■ ACTIVITY
Write out verbatim the stretch of the records below from the line containing "Transcribe this box" through the line containing "median 30, box 20 to 64, whiskers 2 to 64", both lines included.
(INFORMATION Opens)
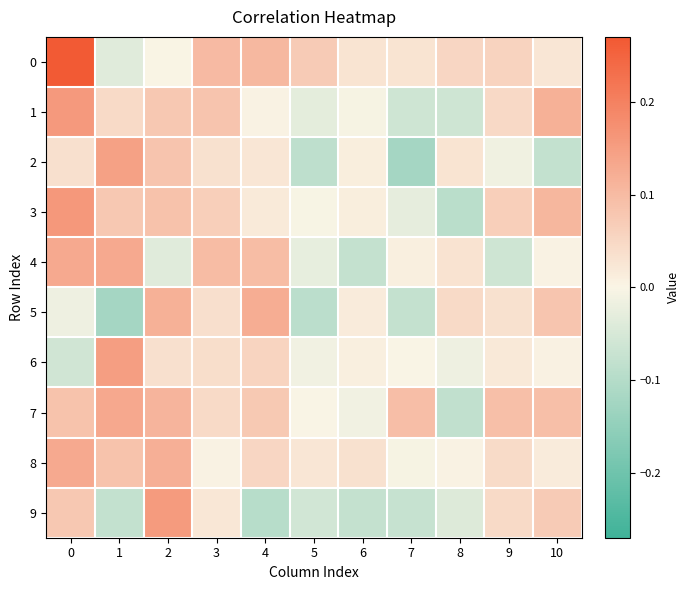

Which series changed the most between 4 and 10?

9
(INFORMATION Closes)
(INFORMATION Opens)
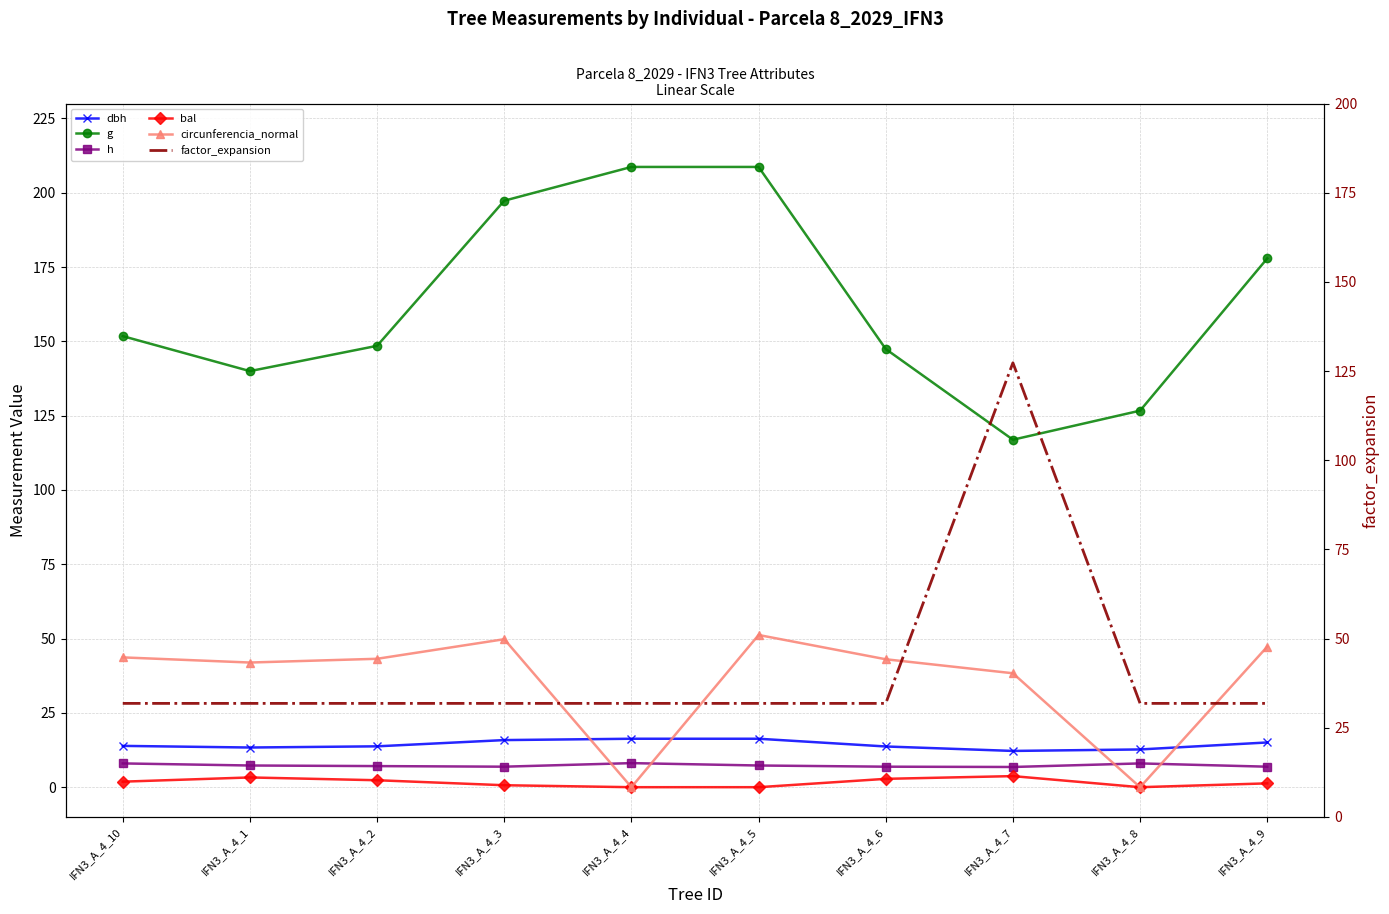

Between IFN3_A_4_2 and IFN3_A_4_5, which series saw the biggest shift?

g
(INFORMATION Closes)
(INFORMATION Opens)
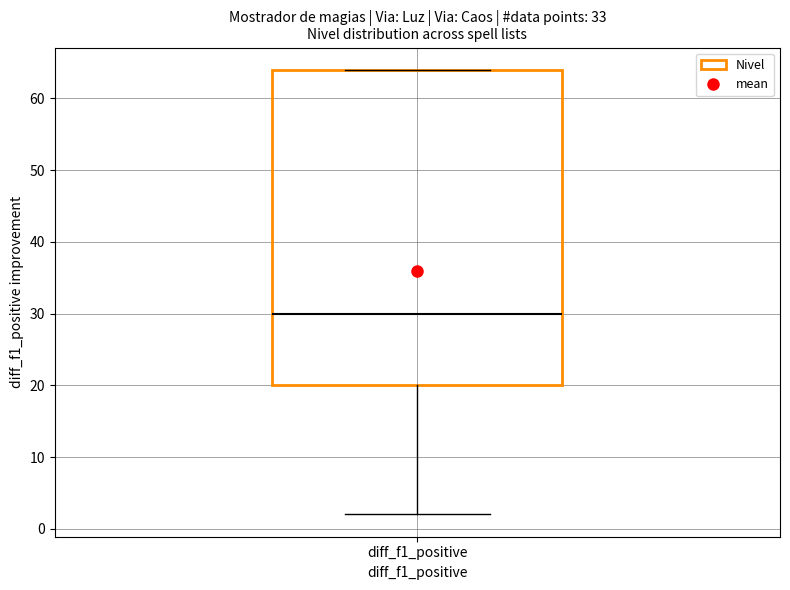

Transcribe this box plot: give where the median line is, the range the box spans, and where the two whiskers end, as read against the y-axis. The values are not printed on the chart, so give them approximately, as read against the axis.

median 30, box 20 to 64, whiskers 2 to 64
(INFORMATION Closes)
■ RESPONSE TO THIS EXERCISE
Transcribe this box plot: give where the median line is, the range the box spans, and where the two whiskers end, as read against the y-axis. The values are not printed on the chart, so give them approximately, as read against the axis.

median 30, box 20 to 64, whiskers 2 to 64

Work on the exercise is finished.